Israel is unlikely to relinquish the strategic depth afforded by territorial control over the Jordan Valley and provided by the West Bank in exchange for vague international guarantees. Palestinian nationalism cannot leave behind, at least notionally, the millions of descendants of refugees who escaped the 1948 war, yet it is doubtful that it could accommodate them physically in a territory as small as the West Bank and Gaza and financially in an economy as tiny as the Palestinian one. And though Israel’s enemies would love to impose such an outcome, Israel is unlikely to commit national suicide.

As if this were not enough, past failures and regional developments compound the problem. Why should either side trust their negotiating partner when each previous attempt collapsed? What has changed to make it better?

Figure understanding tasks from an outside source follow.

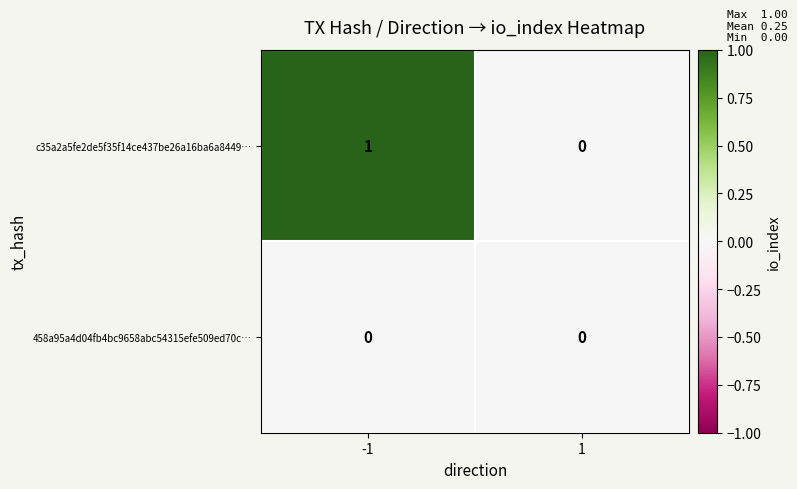

Which series changed the most between -1 and 1?

c35a2a5fe2de5f35f14ce437be26a16ba6a8449…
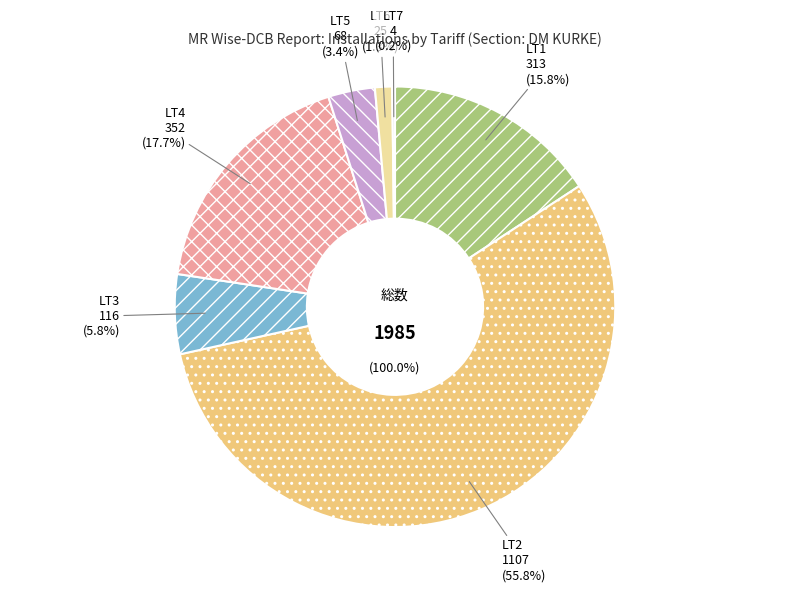

Combined, do LT4 and LT3 account for over 50%?

No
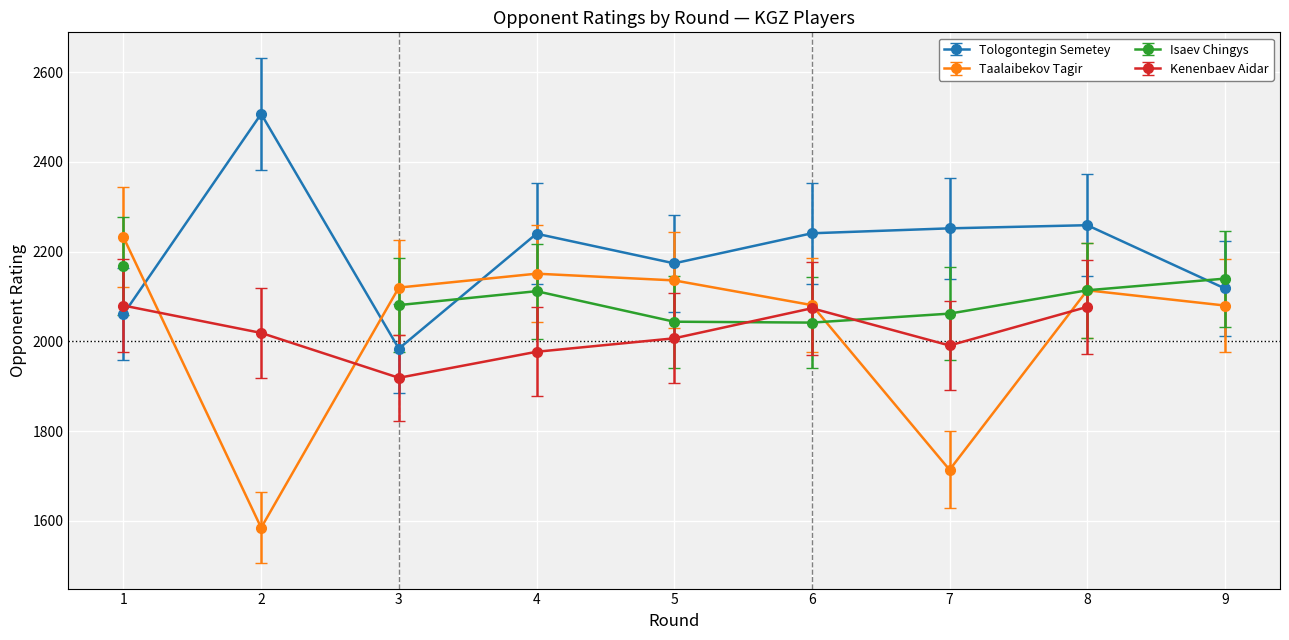

True or false: Taalaibekov Tagir and Tologontegin Semetey intersect in this chart.

True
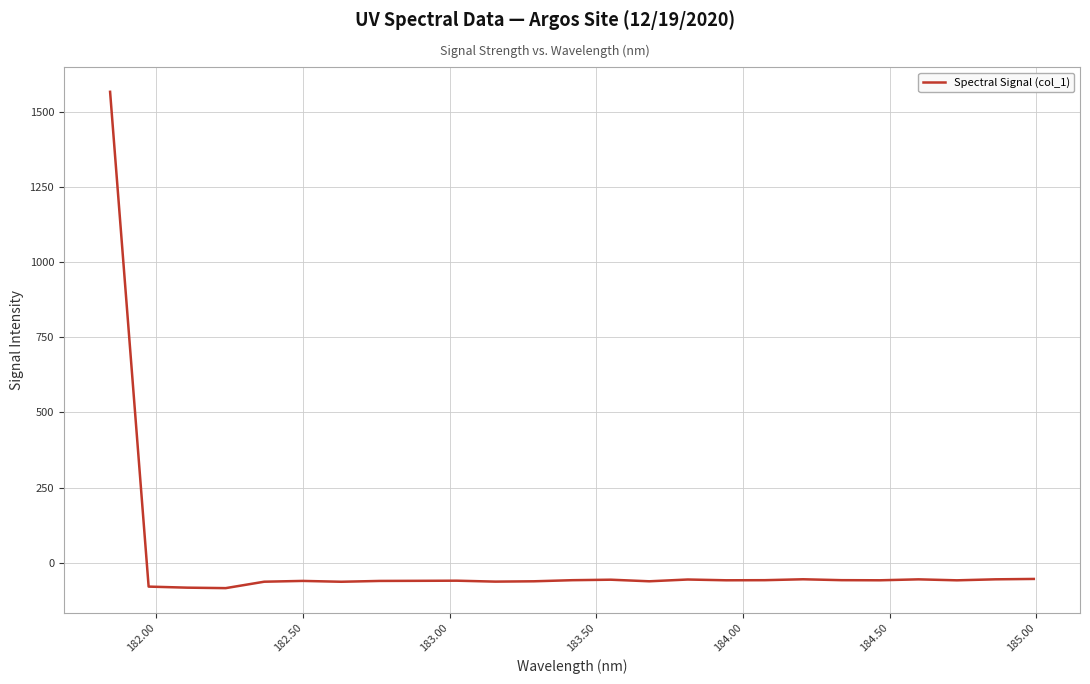

What is the greatest value displayed?

1566.7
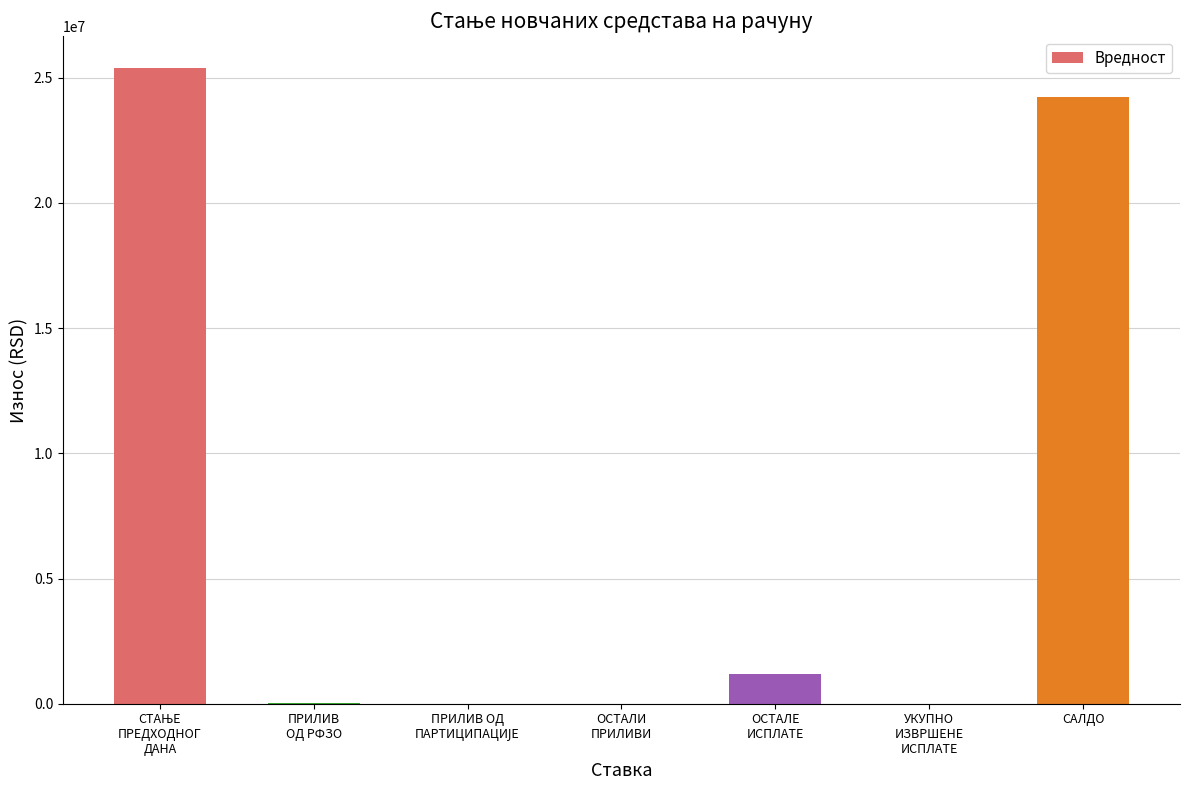

What is the sum of all values?

50844050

Are the Palestinians less determined on resettling refugees? Have they renounced delegitimising Israel? Have settlements shrunk in size and demography? Are their inhabitants streaming back to pre-1967 Israel? Has Islam declared Jerusalem no longer holy? Has Judaism forgotten it? And how can Israel negotiate a final deal with the Palestinian Authority while Gaza remains under Hamas rule? Why should Israel take “risks for peace” when the entire region is in turmoil? Who can believe that a Palestinian government which signs a peace deal will survive long enough to make it stick, given the Islamic resurgence currently shaking the Arab world?

The Arab-Israeli conflict defies solution. It has always done so. It will continue to do so in the near future. Trying once more what failed before is doomed to beget more failure.

It is time the West recognised that the differences between the two sides are irreconcilable — and the sooner the better.